Saved data entries
####
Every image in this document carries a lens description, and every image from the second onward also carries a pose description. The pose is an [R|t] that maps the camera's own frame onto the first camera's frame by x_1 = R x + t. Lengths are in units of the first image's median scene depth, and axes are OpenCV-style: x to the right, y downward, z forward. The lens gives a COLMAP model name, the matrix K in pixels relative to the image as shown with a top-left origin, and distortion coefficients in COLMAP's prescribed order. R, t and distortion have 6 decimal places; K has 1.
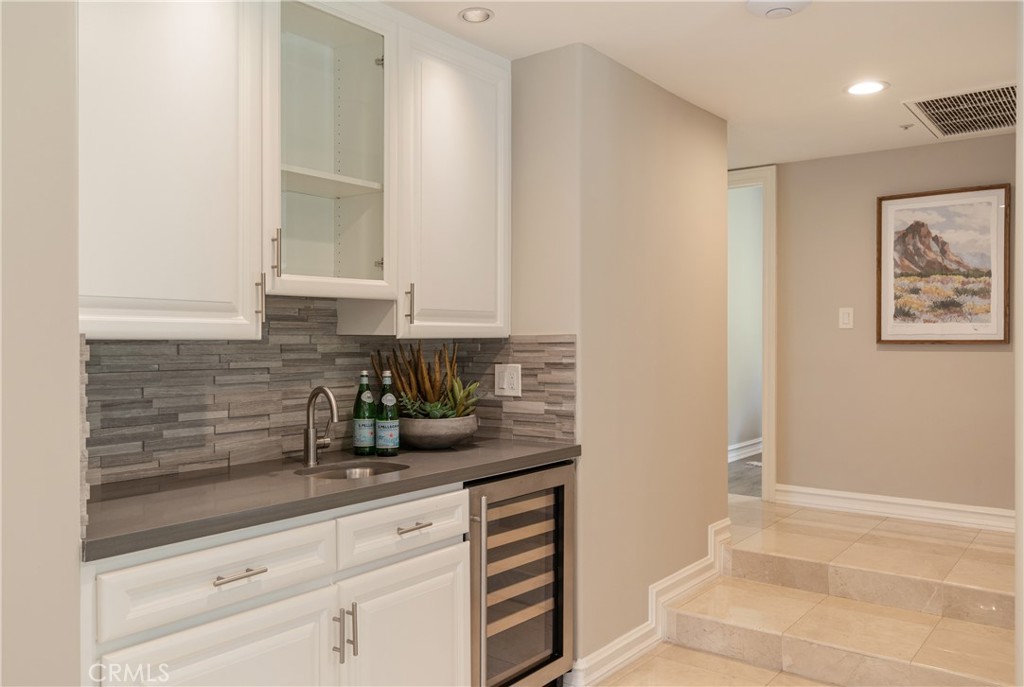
lens RADIAL K [[768.6, 0, 510.7], [0, 768.6, 346.2], [0, 0, 1]] dist [0.007906, 0.001355]
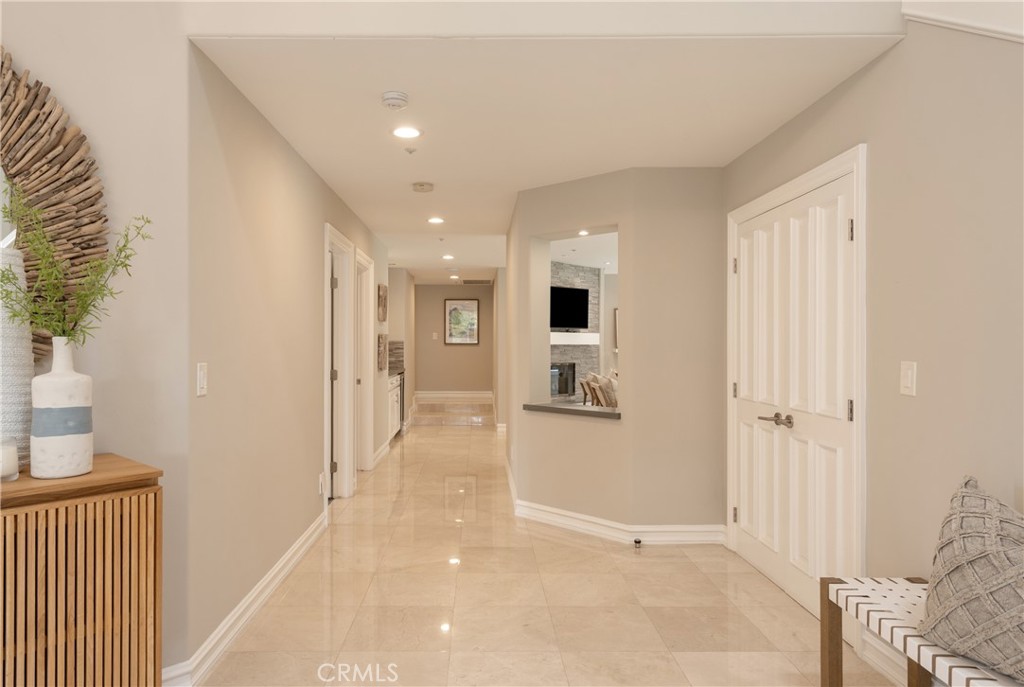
lens RADIAL K [[624.1, 0, 505.7], [0, 624.1, 344.0], [0, 0, 1]] dist [0.006321, 0.000286]
pose [[0.757406, 0.005903, 0.652917, -1.107238], [0.002561, 0.999925, -0.012012, 0.029033], [-0.652939, 0.010770, 0.757334, -1.224213]]
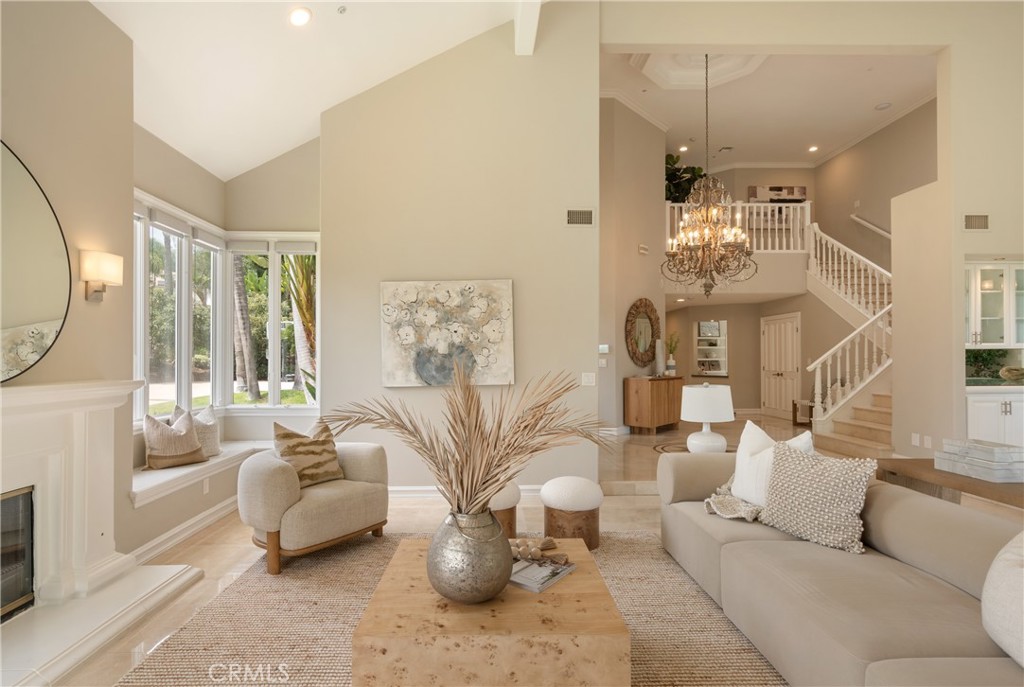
lens RADIAL K [[505.9, 0, 501.3], [0, 505.9, 353.3], [0, 0, 1]] dist [0.000057, 0.000041]
pose [[0.765604, 0.008940, 0.643250, -2.962695], [0.005968, 0.999762, -0.020997, 0.055380], [-0.643285, 0.019914, 0.765368, -1.875619]]
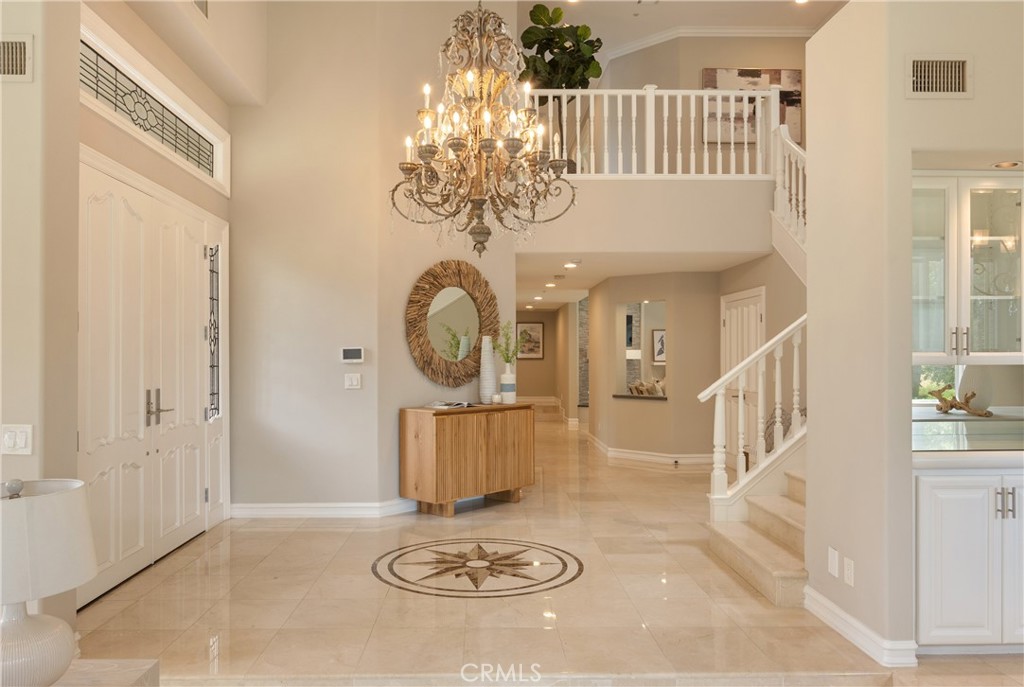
lens RADIAL K [[723.7, 0, 511.3], [0, 723.7, 351.5], [0, 0, 1]] dist [-0.005778, 0.002091]
pose [[0.758494, 0.005201, 0.651659, -2.128529], [0.006471, 0.999859, -0.015512, 0.018026], [-0.651648, 0.015982, 0.758353, -1.964182]]
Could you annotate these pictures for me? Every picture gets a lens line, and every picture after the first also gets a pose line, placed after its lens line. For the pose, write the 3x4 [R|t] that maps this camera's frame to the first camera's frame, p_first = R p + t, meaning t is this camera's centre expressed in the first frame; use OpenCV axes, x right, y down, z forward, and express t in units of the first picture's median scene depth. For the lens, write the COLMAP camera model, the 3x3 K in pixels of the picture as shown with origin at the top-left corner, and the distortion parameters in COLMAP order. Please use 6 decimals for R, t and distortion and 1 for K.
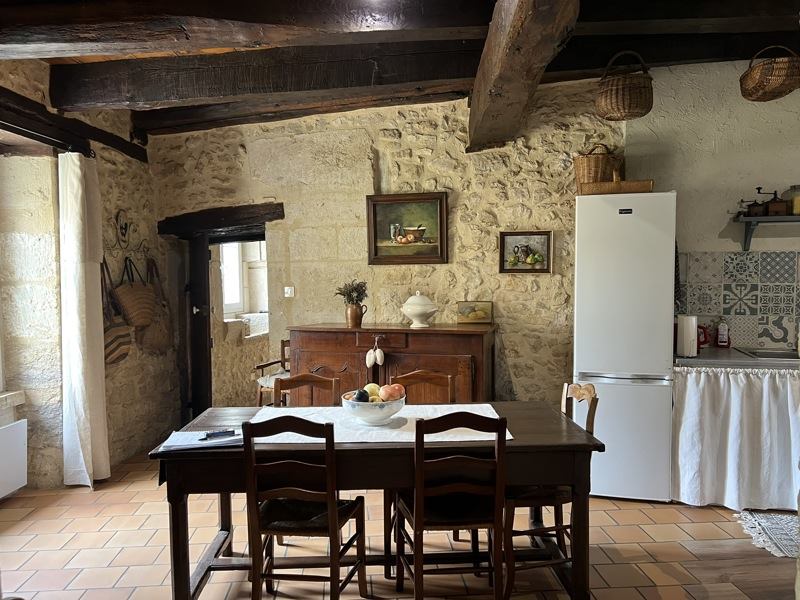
lens RADIAL K [[602.9, 0, 399.7], [0, 602.9, 302.7], [0, 0, 1]] dist [0.011070, 0.005030]
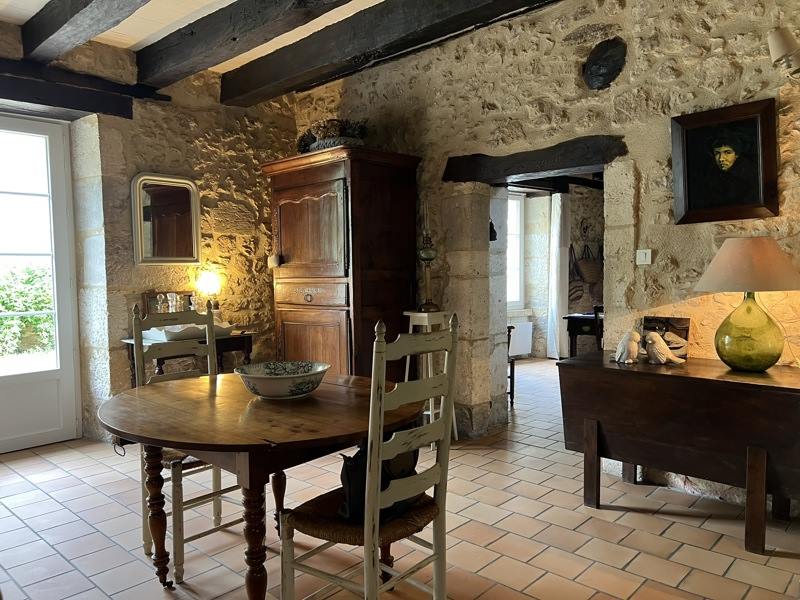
lens RADIAL K [[602.9, 0, 399.2], [0, 602.9, 301.6], [0, 0, 1]] dist [0.011070, 0.005030]
pose [[0.673453, 0.054049, -0.737252, 0.592694], [-0.042706, 0.998502, 0.034192, 0.065583], [0.737996, 0.008458, 0.674752, -0.729028]]
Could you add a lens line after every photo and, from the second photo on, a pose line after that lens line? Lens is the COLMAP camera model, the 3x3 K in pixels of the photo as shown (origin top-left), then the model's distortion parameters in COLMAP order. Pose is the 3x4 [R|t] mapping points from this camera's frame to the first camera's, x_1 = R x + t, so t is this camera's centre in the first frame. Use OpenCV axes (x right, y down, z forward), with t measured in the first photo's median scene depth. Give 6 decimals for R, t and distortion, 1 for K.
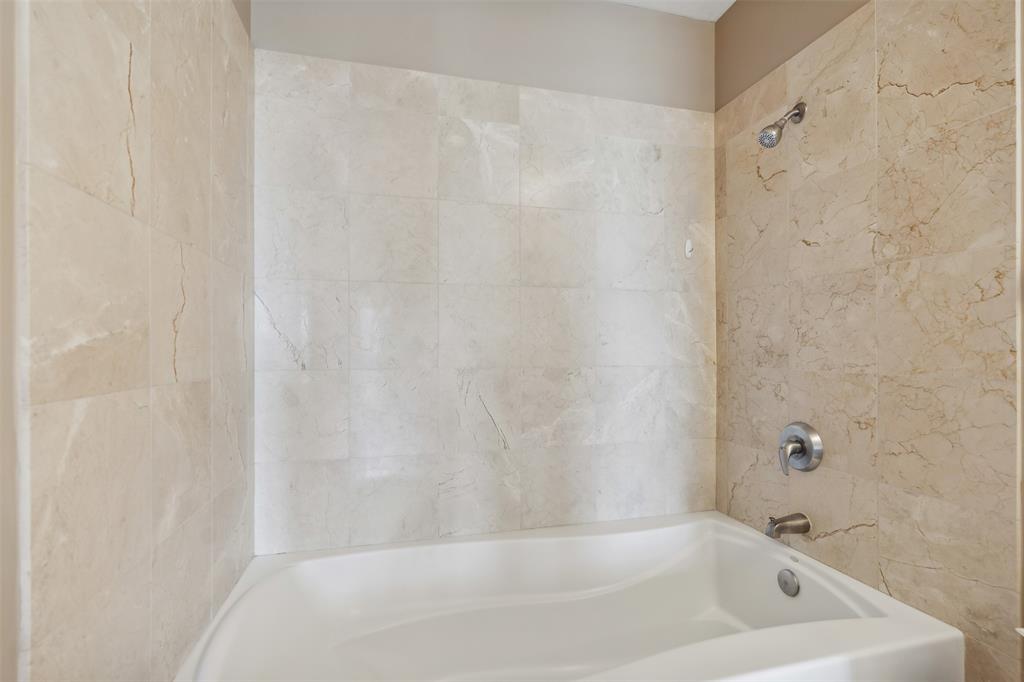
####
Turn all of the material above into a JSON list of strings, one string per line, leaving out blank lines. Omit the pictures from the list.

[
  "Every image in this document carries a lens description, and every image from the second onward also carries a pose description. The pose is an [R|t] that maps the camera's own frame onto the first camera's frame by x_1 = R x + t. Lengths are in units of the first image's median scene depth, and axes are OpenCV-style: x to the right, y downward, z forward. The lens gives a COLMAP model name, the matrix K in pixels relative to the image as shown with a top-left origin, and distortion coefficients in COLMAP's prescribed order. R, t and distortion have 6 decimal places; K has 1.",
  "lens RADIAL K [[768.6, 0, 510.7], [0, 768.6, 346.2], [0, 0, 1]] dist [0.007906, 0.001355]",
  "lens RADIAL K [[624.1, 0, 505.7], [0, 624.1, 344.0], [0, 0, 1]] dist [0.006321, 0.000286]",
  "pose [[0.757406, 0.005903, 0.652917, -1.107238], [0.002561, 0.999925, -0.012012, 0.029033], [-0.652939, 0.010770, 0.757334, -1.224213]]",
  "lens RADIAL K [[505.9, 0, 501.3], [0, 505.9, 353.3], [0, 0, 1]] dist [0.000057, 0.000041]",
  "pose [[0.765604, 0.008940, 0.643250, -2.962695], [0.005968, 0.999762, -0.020997, 0.055380], [-0.643285, 0.019914, 0.765368, -1.875619]]",
  "lens RADIAL K [[723.7, 0, 511.3], [0, 723.7, 351.5], [0, 0, 1]] dist [-0.005778, 0.002091]",
  "pose [[0.758494, 0.005201, 0.651659, -2.128529], [0.006471, 0.999859, -0.015512, 0.018026], [-0.651648, 0.015982, 0.758353, -1.964182]]",
  "Could you annotate these pictures for me? Every picture gets a lens line, and every picture after the first also gets a pose line, placed after its lens line. For the pose, write the 3x4 [R|t] that maps this camera's frame to the first camera's frame, p_first = R p + t, meaning t is this camera's centre expressed in the first frame; use OpenCV axes, x right, y down, z forward, and express t in units of the first picture's median scene depth. For the lens, write the COLMAP camera model, the 3x3 K in pixels of the picture as shown with origin at the top-left corner, and the distortion parameters in COLMAP order. Please use 6 decimals for R, t and distortion and 1 for K.",
  "lens RADIAL K [[602.9, 0, 399.7], [0, 602.9, 302.7], [0, 0, 1]] dist [0.011070, 0.005030]",
  "lens RADIAL K [[602.9, 0, 399.2], [0, 602.9, 301.6], [0, 0, 1]] dist [0.011070, 0.005030]",
  "pose [[0.673453, 0.054049, -0.737252, 0.592694], [-0.042706, 0.998502, 0.034192, 0.065583], [0.737996, 0.008458, 0.674752, -0.729028]]",
  "Could you add a lens line after every photo and, from the second photo on, a pose line after that lens line? Lens is the COLMAP camera model, the 3x3 K in pixels of the photo as shown (origin top-left), then the model's distortion parameters in COLMAP order. Pose is the 3x4 [R|t] mapping points from this camera's frame to the first camera's, x_1 = R x + t, so t is this camera's centre in the first frame. Use OpenCV axes (x right, y down, z forward), with t measured in the first photo's median scene depth. Give 6 decimals for R, t and distortion, 1 for K."
]